VII. ANOTHER NEW SCHOOL
When I was about twelve I entered my fourth school as free scholar. The scholarship examination is a lively memory. All the competitors, about twice as many as there were places to be filled, were from my own school. The humming, ha-ing head master hovered about us, yet failed to see that one of us was cheating by very freely using a book. He was not a boy whom I should otherwise have feared, and in my eagerness to win I over-rode the customary objection to telling tales and, with a friend, I gave an account of the matter to the head. Both of us informers were elected to scholarships.
The boys at the new school resembled those at the private school. They were superficially more refined than those I had just parted from; their speech was better; their code of honour more strict; and there was an esprit de corps amongst them.
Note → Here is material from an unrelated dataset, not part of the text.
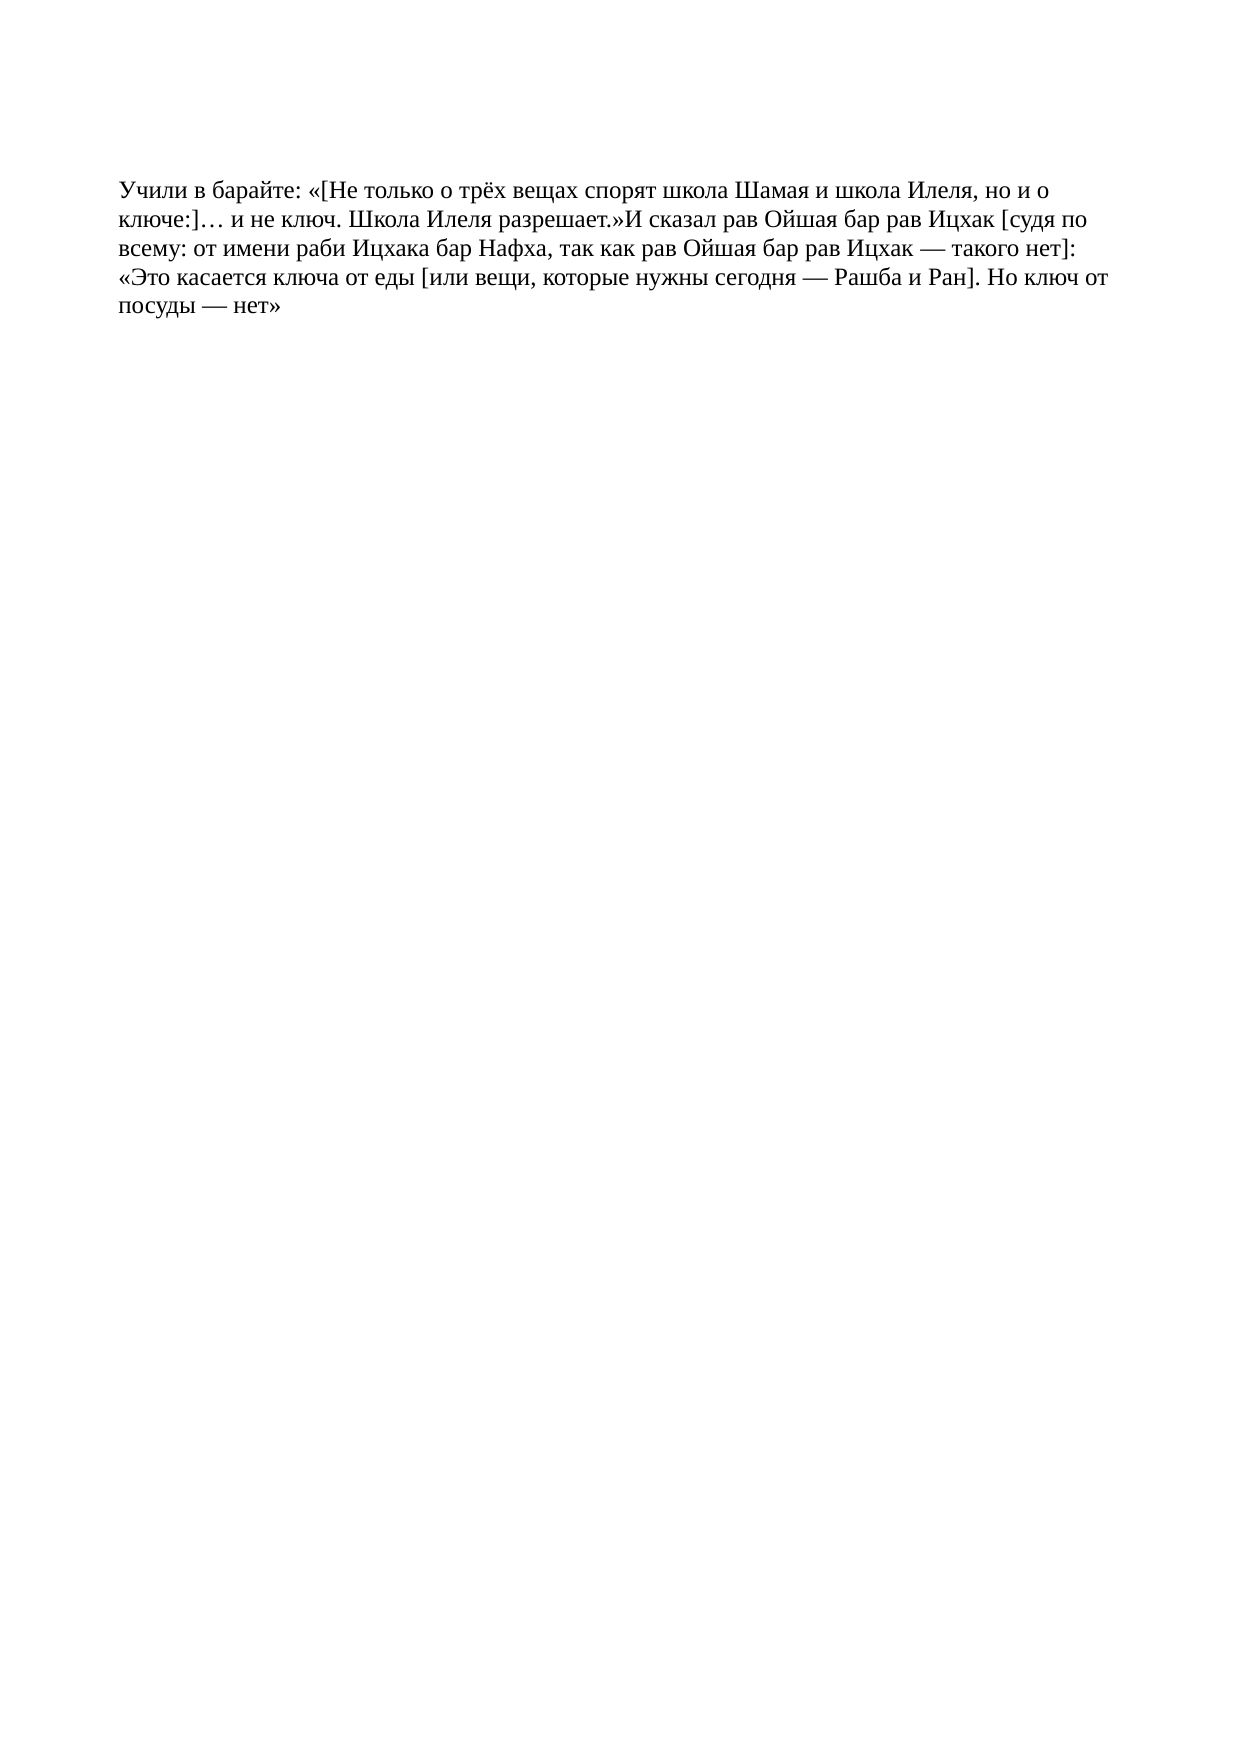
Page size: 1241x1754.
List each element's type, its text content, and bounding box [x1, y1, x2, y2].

text Учили в барайте: «[Не только о трёх вещах спорят школа Шамая и школа Илеля, но и о ключе:]… и не ключ. Школа Илеля разрешает.»И сказал рав Ойшая бар рав Ицхак [судя по всему: от имени раби Ицхака бар Нафха, так как рав Ойшая бар рав Ицхак — такого нет]: «Это касается ключа от еды [или вещи, которые нужны сегодня — Рашба и Ран]. Но ключ от посуды — нет» [118, 147, 1122, 291]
The elder boys conducted themselves in a dignified manner, which I adm
ired, apart from their skill at games or at the performances of The School for Scandal and other plays at the end of the winter term. Cricket and football were organized. Two or three elevens played a succession of matches with neighbouring schools; and the practice was keen and regular. The very fights were decorous. A ring was made: the enemies fought decently, silently, and, to my judgement, with great skill. The games were linked to the school work by the drill. Our drillmaster was a florid pompous old sergeant of impressive erectness and chest measurement. With a great voice and a little cane he compelled us to execute complicated marchings and stationary wavings of poles and dumb-bells. When one of the indoor masters joined him as a spectator the sergeant bent towards him, smiling from time to time with ineffably respectful superiority.
The head master was a serious high-minded incapable martinet with the boys, a meek husband to a stout, possibly imperious wife. This mistress of the head master was continually bursting into the school assemblies or the class-rooms to complain or to ask for an explanation of some breach of manners. A boy wearing the school cap had not doffed it to her in the street. The workmen about the place had complained of the bad language used by the boys. Her daughter had seen boys behaving rudely to one another. An unindustrious noise had been heard coming from a certain master’s classroom when he was known to be out. She shrieked; she panted; she introduced tears into her voice; she appealed to us as Englishmen, sons of gentlemen, scholars of ‘our school’. The head master or master bowed his head, gravely endeavouring to translate her tirade in a style at once moderate and pleasing to her; the boys assumed the frightful solemnity of those who dread to laugh. I remember her once present at an election of officers for the Second Eleven football club. A friend and I were rivals for one office, and after politely voting for one another, we were announced equal. The dear lady now raised her voice to give the casting vote to a young master who, she was certain, would not go wrong. I expect I need not say that I was not elected.